No one would gainsay that we are beginning to read one of the most important chapters of St. John’s Gospel with today’s liturgy, chapter six, the discourse on the Bread of Life. That chapter begins with the familiar story of the feeding of the multitude.
Usually our attention is drawn to the miraculous part of this story. Five thousand men with their women and children are fed with five barley loaves and two fish. However, my attention was drawn to two other aspects of the story today.
First of all, I was drawn to the boy who originally had the five barley loaves and two fish. Andrew calls attention to him. “There is a boy here who has five barley loaves and two fish. . .” Before we know it, those five loaves and two fish are in the hands of Jesus who begins to distribute them to the multitude. “Jesus took the loaves. . .” Are we to imagine that Jesus simply took the loaves and the fish away from the boy? That doesn’t seem like something Jesus would do. I am sure that the evangelist is telling us that the boy gave the food to Jesus, freely and without demanding compensation. He shares what he has with those who have not.
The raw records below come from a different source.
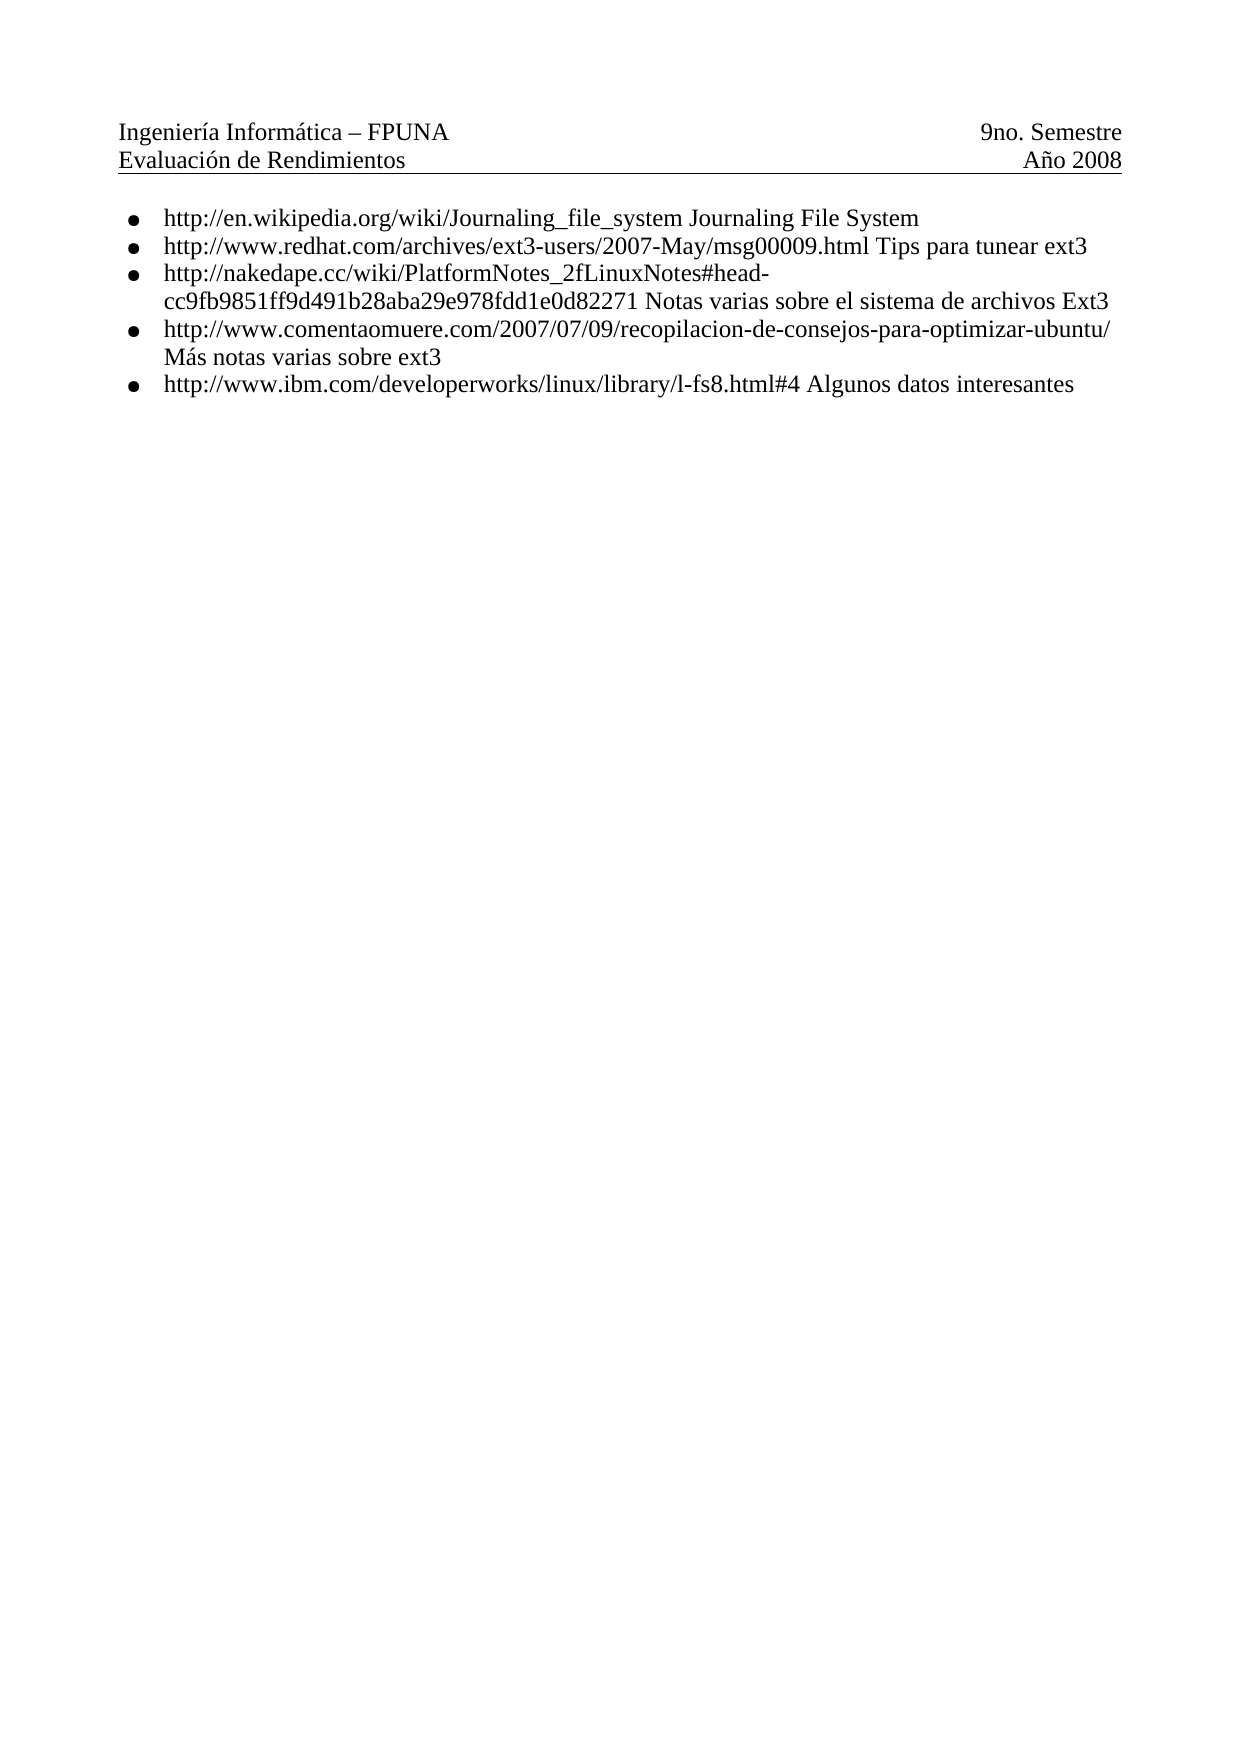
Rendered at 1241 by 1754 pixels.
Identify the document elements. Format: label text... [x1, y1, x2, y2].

list http://www.ibm.com/developerworks/linux/library/l-fs8.html#4 Algunos datos interesantes [126, 370, 1122, 398]
list http://en.wikipedia.org/wiki/Journaling_file_system Journaling File System [126, 204, 1122, 232]
list http://www.redhat.com/archives/ext3-users/2007-May/msg00009.html Tips para tunear ext3 [126, 232, 1122, 259]
list http://www.comentaomuere.com/2007/07/09/recopilacion-de-consejos-para-optimizar-ubuntu/ Más notas varias sobre ext3 [126, 315, 1122, 370]
list http://nakedape.cc/wiki/PlatformNotes_2fLinuxNotes#head-cc9fb9851ff9d491b28aba29e978fdd1e0d82271 Notas varias sobre el sistema de archivos Ext3 [126, 259, 1122, 315]
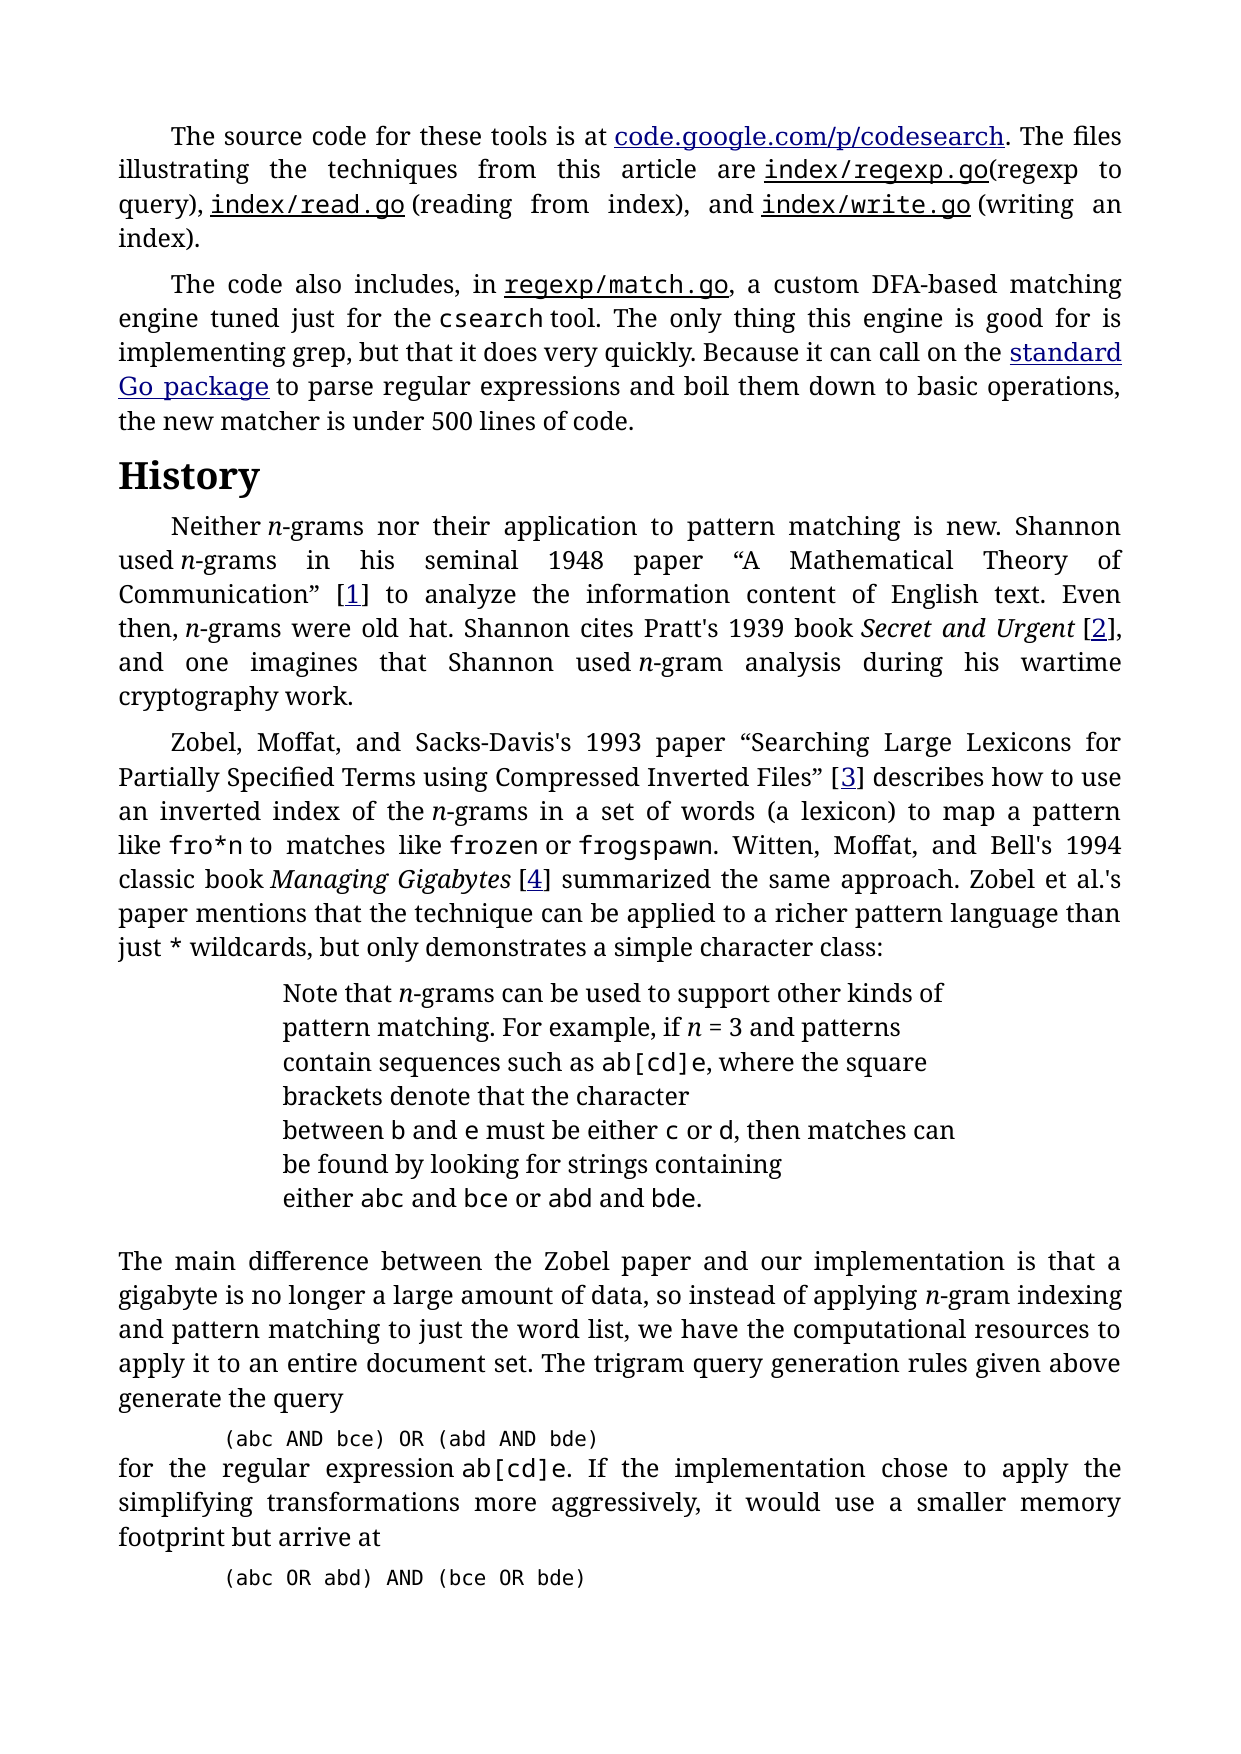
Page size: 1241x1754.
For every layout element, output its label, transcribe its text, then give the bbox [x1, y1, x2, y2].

At the end of the Gospel, Jesus asks the disciples to gather the fragments. We are told that there were twelve baskets of fragments. Lest so much go to waste, it is gathered. There is literally enough left over for a considerable feast, a feast for the poor inasmuch as barley loaves were the food of the poor.
One shares what he has. Much is left over. These two details cannot be ignored. When we share what we have, there is more than enough for everyone. No one goes hungry. No one is deprived.
As we continue to listen to this story, these two details will help us come to understand what the Eucharist, the Bread of Life is all about - food for the multitude, food for the poor, enough food for us all.